This space temporarily houses Dalí's creative dialogue with Diego Rodríguez de Silva y Velázquez (1599-1660), one of the classics in art history. It reveals Dalí's interest in Velázquez's timeless art. The exhibition, entitled What's new? Velázquez, consists of eleven paintings from between 1960 and 1982.

The title of this temporary exhibition is taken from the text written in 1976 and entitled Eureka, in which Salvador Dalí stated: "Since Impressionism, the entire history of modern art has focused on a single objective: reality. This might lead us to ask: What's new? Velázquez".

Dalí's interest in the master of Baroque art was nothing new. It went back a long way. Velázquez, indeed, is one of the "Great Masters of Painting" about whom Dalí wrote in his school's journal Studium in 1919. This fascination persisted: in the house at Portlligat there is a portrait of Velázquez -which appears as part of a gallery of moustached figures- while on one of his studio walls, a gridded reproduction of Las Meninas bore testimony to the painter's daily work.

A passion for Velázquez is also evident in Dali´s treaty 50 Secrets of Magic Craftsmanship (1948), in which Velázquez is only surpassed by Vermeer in a comparative table drawn up by Dalí. It was from the nineteen-fifties onwards, particularly, that Velázquez's presence and influence grew and became evident in Dalí's writings and works.

TASK LIST
**A)** In the text on Dalí and Velázquez, how many paintings make up the exhibition What's new? Velázquez, and from which years do they date?
**B)** Carry on the text about Dalí's interest in Velázquez, starting right after its final sentence.

SUPPLIED DATA
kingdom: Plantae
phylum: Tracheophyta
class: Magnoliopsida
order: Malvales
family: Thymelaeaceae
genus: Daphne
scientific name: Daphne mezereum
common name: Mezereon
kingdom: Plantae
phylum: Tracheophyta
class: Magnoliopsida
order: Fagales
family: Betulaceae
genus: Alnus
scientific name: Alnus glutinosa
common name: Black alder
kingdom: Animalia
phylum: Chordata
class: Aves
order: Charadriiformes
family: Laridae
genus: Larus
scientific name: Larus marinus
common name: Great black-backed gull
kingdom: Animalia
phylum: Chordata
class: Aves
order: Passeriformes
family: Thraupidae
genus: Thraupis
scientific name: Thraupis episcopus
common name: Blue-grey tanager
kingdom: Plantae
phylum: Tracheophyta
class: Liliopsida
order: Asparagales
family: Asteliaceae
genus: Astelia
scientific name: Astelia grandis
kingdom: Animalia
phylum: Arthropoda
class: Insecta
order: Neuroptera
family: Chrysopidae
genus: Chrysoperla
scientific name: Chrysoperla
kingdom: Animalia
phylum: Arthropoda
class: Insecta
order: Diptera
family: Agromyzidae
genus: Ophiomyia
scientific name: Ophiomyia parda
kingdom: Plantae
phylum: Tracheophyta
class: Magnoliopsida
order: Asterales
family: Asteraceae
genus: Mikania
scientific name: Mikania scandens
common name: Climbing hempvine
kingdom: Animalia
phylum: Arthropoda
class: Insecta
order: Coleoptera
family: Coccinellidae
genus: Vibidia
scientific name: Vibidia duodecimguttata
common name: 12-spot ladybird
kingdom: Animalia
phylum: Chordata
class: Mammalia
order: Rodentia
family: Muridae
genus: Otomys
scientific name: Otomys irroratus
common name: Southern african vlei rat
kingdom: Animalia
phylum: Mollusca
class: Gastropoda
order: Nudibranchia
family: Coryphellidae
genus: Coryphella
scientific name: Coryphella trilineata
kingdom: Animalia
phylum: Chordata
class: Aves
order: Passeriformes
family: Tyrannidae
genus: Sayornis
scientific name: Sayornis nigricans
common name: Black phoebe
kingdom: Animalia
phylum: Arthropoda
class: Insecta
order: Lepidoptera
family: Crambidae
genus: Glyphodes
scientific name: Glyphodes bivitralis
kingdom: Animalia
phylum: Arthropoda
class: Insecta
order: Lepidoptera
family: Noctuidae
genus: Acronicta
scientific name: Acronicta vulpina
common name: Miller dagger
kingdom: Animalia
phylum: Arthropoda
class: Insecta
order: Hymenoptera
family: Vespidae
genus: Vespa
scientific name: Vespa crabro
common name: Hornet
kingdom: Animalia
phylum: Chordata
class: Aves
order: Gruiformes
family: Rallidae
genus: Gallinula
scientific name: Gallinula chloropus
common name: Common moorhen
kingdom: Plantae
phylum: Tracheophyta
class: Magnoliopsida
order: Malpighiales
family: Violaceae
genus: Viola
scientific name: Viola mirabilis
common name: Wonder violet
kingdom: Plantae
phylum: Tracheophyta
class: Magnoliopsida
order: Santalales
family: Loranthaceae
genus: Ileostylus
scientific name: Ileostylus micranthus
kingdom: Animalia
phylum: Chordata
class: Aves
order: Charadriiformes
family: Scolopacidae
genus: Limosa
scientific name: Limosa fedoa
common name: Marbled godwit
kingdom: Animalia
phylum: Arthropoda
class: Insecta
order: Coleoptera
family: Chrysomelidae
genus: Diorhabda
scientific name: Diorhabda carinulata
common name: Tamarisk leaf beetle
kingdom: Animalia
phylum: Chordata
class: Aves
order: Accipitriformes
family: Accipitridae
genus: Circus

TASK-BY-TASK ANSWERS
**A)** Eleven paintings, dating from between 1960 and 1982.

**B)**
Dalí would surely have appreciated Velázquez's custom of painting himself in the depicted scene. During the surrealist period, the painter's ambition was to express images of concrete irrationality with great precision, while he asserted that pictorial means of expression should be used to this end. In The Conquest of the Irrational Dalí stated: "As the images of concrete irrationality approach the phenomenally real, the corresponding means of expression approach those of great realist painting -Velázquez and Vermeer de Delft- to paint realistically according to irrational thought and according to the unknown imagination".

Years later, Dalí associated his theory of nuclear mysticism with Velázquez's treatment of form and colour. It is, however, the naturalism of Velázquez that persistently became one of Dalí's points of reference. Velázquez is a constant in his work: he appears each time Dalí is considering to embark on a new stage and take a step forward in his artistic development, both in composition and conceptually.